Word for word, restate the lines from the top of the records below through the line with "a 19.5% service", both included, with no pictures in the result.

Top of Exercise inputs

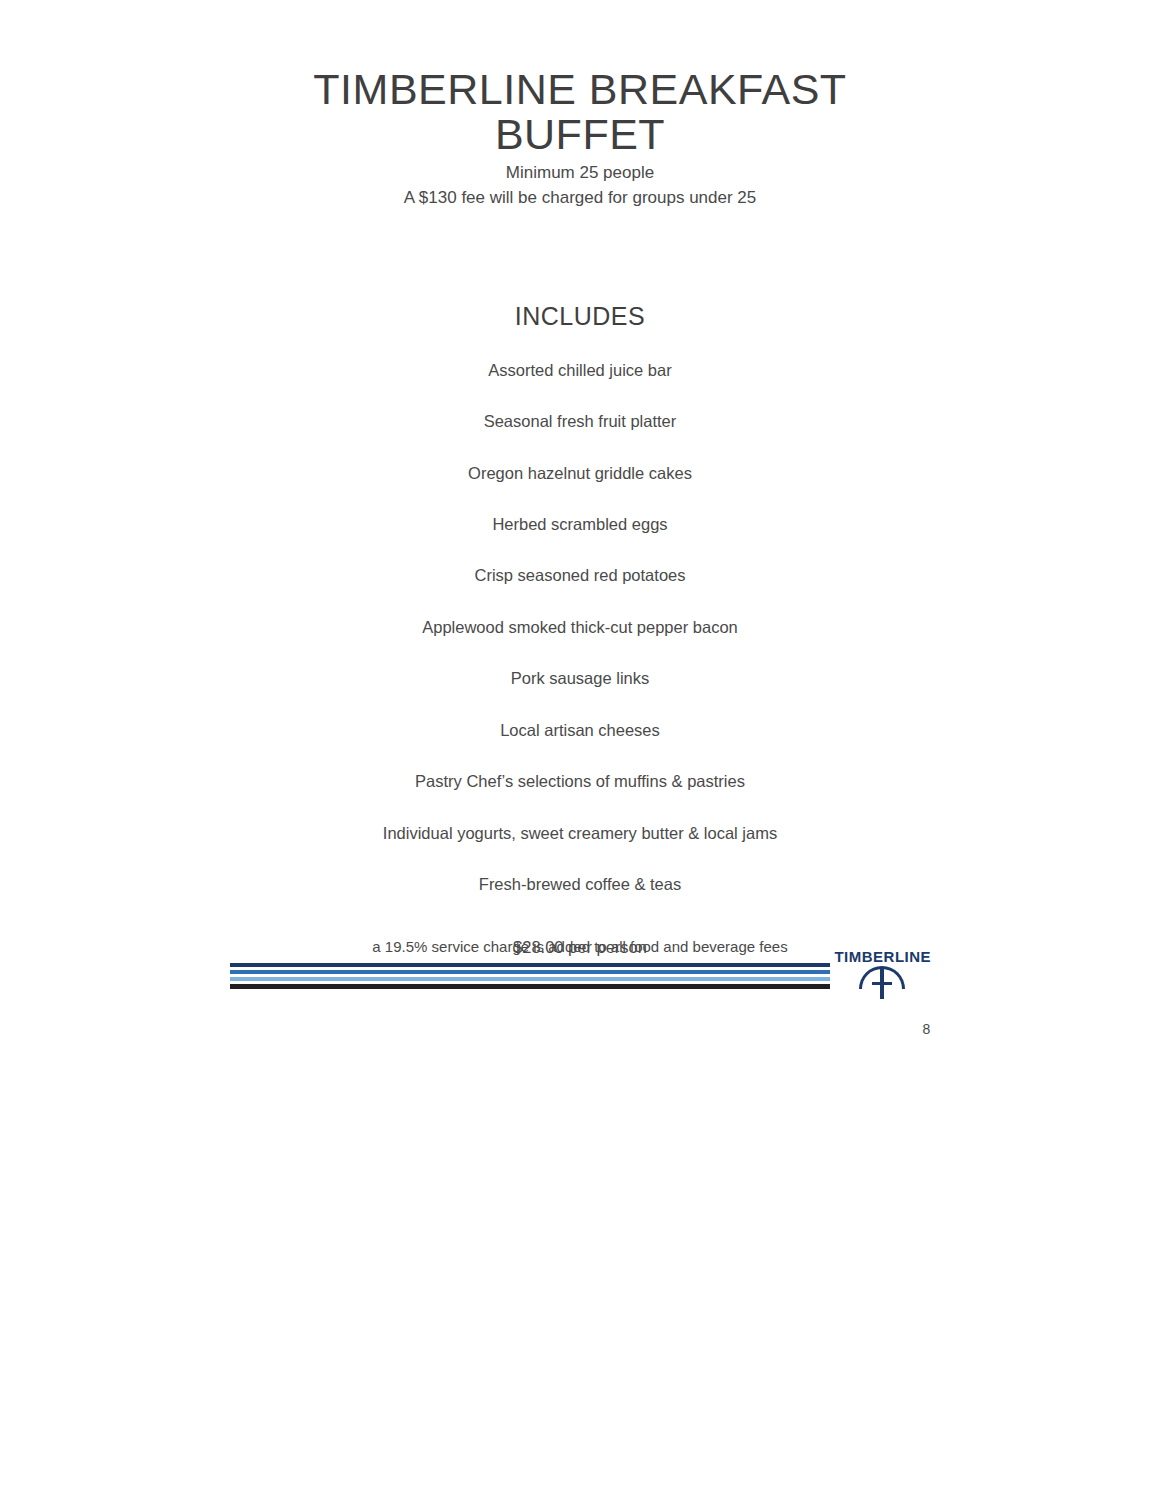TIMBERLINE BREAKFAST BUFFET
Minimum 25 people
A $130 fee will be charged for groups under 25
INCLUDES
Assorted chilled juice bar
Seasonal fresh fruit platter
Oregon hazelnut griddle cakes
Herbed scrambled eggs
Crisp seasoned red potatoes
Applewood smoked thick-cut pepper bacon
Pork sausage links
Local artisan cheeses
Pastry Chef’s selections of muffins & pastries
Individual yogurts, sweet creamery butter & local jams
Fresh-brewed coffee & teas
$28.00 per person
a 19.5% service charge is added to all food and beverage fees
TIMBERLINE
8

Bottom of Exercise inputs

# Written solution:
TIMBERLINE BREAKFAST BUFFET
Minimum 25 people
A $130 fee will be charged for groups under 25
INCLUDES
Assorted chilled juice bar
Seasonal fresh fruit platter
Oregon hazelnut griddle cakes
Herbed scrambled eggs
Crisp seasoned red potatoes
Applewood smoked thick-cut pepper bacon
Pork sausage links
Local artisan cheeses
Pastry Chef’s selections of muffins & pastries
Individual yogurts, sweet creamery butter & local jams
Fresh-brewed coffee & teas
$28.00 per person
a 19.5% service charge is added to all food and beverage fees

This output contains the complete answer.